Suzanne Vaudroz est écœurée. Début novembre, l’ORP (Office régional de placement) de Morges l’a déclarée «inapte au placement». Car elle a refusé de signer une déclaration de renonciation à allaiter sa petite Marion, âgée aujourd’hui de 6 mois. Cela parce qu’elle avait mentionné dans trois offres à des employeurs potentiels (indiqués par l’ORP) qu’elle allaitait son enfant. «En imposant aux employeurs potentiels de pouvoir allaiter sur son lieu de travail, l’assurée restreint considérablement ses possibilités de pouvoir être engagée», justifie l’ORP. Elle n’a donc plus droit aux allocations de chômage, et doit rembourser celles reçues depuis l’accouchement!
«A part dans ces trois offres, je n’ai jamais mentionné que j’allaitais, explique la jeune mère. Ce n’est qu’au début que je comptais le faire au travail. On m’aurait alors amené Marion sur place. Maintenant, je peux tirer mon lait deux fois par jour – cela prend environ 20 minutes – et l’amener à ma fille midi et soir. Je l’ai déjà fait pendant un cours d’informatique suivi dans le cadre du chômage pendant un mois à plein temps. De plus, mon lait diminue: je vais donc forcément moins allaiter.»
Mme Vaudroz semble donc bien être apte au placement.
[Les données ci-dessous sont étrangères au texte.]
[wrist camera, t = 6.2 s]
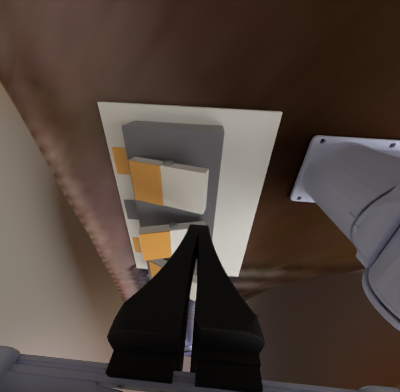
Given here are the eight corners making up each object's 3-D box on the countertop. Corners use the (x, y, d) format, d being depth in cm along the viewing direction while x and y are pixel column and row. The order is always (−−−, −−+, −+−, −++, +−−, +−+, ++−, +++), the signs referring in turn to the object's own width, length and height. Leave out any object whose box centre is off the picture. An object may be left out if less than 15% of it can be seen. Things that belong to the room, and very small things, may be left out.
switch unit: (279, 111, 17) (295, 116, 14) (237, 271, 31) (240, 293, 27) (102, 101, 18) (76, 103, 14) (138, 263, 31) (129, 284, 28)
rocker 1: (209, 166, 14) (205, 171, 13) (205, 209, 16) (202, 217, 15) (135, 154, 16) (127, 158, 15) (142, 195, 18) (135, 200, 17)
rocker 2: (204, 218, 19) (207, 226, 18) (202, 246, 21) (204, 254, 20) (139, 225, 18) (138, 233, 17) (144, 253, 20) (143, 262, 19)
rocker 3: (199, 275, 21) (195, 283, 20) (198, 294, 23) (194, 303, 22) (154, 253, 23) (147, 259, 22) (156, 272, 26) (151, 279, 25)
C’est pourquoi la décision de l’ORP étonne, à plus d’un titre, Isabelle Perrin, juriste et secrétaire syndicale à unia-FIPS (Fédération interprofessionnelle des salariés).
Contraire à la loi
• La décision est en contradiction avec la loi sur le travail (art. 35), qui oblige l’employeur à accorder le temps nécessaire pour allaiter.
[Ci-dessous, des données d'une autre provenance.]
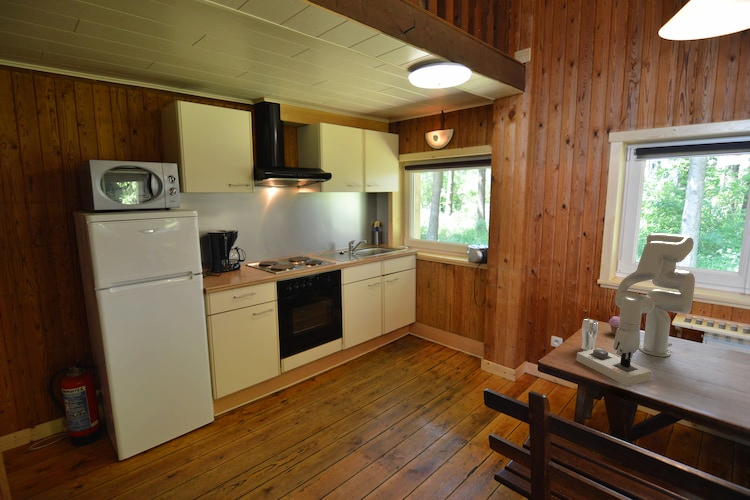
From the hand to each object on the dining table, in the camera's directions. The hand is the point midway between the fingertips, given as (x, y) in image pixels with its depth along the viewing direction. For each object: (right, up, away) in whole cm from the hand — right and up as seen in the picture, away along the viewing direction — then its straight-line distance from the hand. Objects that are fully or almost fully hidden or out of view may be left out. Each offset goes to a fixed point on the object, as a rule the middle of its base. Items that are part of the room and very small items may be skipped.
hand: (625, 366), depth 163 cm
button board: (-2, -4, +6) cm, 8 cm away
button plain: (-4, 0, +12) cm, 12 cm away
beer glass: (0, 0, +28) cm, 28 cm away
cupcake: (+27, +3, +47) cm, 54 cm away
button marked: (0, -3, +1) cm, 3 cm away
• L’allaitement pourrait être une raison d’inaptitude au placement s’il empiétait beaucoup sur le temps de travail (entraînant aussi une importante perte de salaire). Mais pour le déterminer, il faut savoir comment la mère allaite: à la maison, au travail, en tirant son lait? Or, à aucun moment, l’ORP lui a demandé ces détails, ni évoqué d’éventuelles sanctions.
• En suivant un cours à plein temps, en veillant à l’organisation de la garde de l’enfant et au mode d’allaitement compatible avec sa participation au cours, la jeune mère a prouvé son aptitude au placement.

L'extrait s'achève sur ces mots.